▽
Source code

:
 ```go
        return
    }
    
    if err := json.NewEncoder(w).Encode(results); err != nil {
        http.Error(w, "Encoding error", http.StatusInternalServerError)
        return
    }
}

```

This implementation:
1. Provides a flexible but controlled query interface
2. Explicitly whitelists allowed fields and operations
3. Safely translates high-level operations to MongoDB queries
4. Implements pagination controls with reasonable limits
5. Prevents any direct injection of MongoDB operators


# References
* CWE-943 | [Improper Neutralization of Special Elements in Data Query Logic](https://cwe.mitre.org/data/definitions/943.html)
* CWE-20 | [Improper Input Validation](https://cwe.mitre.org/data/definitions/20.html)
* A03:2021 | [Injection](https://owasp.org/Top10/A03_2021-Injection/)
△
▽
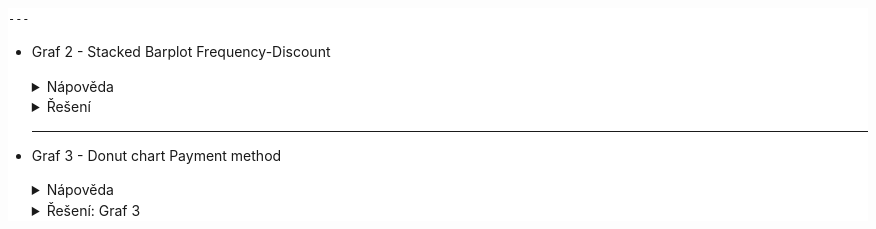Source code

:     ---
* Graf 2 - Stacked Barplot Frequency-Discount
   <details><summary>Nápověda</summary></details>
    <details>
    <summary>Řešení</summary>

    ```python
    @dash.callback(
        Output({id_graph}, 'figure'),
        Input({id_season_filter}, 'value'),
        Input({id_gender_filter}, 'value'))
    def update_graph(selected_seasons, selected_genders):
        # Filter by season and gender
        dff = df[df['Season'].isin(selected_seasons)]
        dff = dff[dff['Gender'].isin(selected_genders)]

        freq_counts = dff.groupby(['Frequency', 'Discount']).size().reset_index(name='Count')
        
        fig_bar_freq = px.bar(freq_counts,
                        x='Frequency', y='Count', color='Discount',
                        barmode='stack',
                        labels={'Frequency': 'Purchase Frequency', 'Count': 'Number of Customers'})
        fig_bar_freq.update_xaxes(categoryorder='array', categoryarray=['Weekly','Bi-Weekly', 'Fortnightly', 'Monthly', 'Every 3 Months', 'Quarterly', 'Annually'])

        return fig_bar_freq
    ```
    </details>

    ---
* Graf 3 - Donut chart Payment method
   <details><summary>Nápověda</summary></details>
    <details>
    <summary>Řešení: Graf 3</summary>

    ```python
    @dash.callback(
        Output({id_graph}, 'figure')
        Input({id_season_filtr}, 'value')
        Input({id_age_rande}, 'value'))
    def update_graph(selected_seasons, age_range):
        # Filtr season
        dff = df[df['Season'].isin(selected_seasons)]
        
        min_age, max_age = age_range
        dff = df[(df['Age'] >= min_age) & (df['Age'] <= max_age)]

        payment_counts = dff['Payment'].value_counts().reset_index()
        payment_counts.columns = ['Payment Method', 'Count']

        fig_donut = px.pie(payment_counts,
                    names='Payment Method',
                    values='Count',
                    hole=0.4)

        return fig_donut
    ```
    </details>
△
**WHAT YOU NEED TO DO**
Set down, unchanged, only those lines above that fall between the line with "1. Provides a" and the line with "# References", the two end lines included.

**YOUR RESPONSE**
1. Provides a flexible but controlled query interface
2. Explicitly whitelists allowed fields and operations
3. Safely translates high-level operations to MongoDB queries
4. Implements pagination controls with reasonable limits
5. Prevents any direct injection of MongoDB operators


# References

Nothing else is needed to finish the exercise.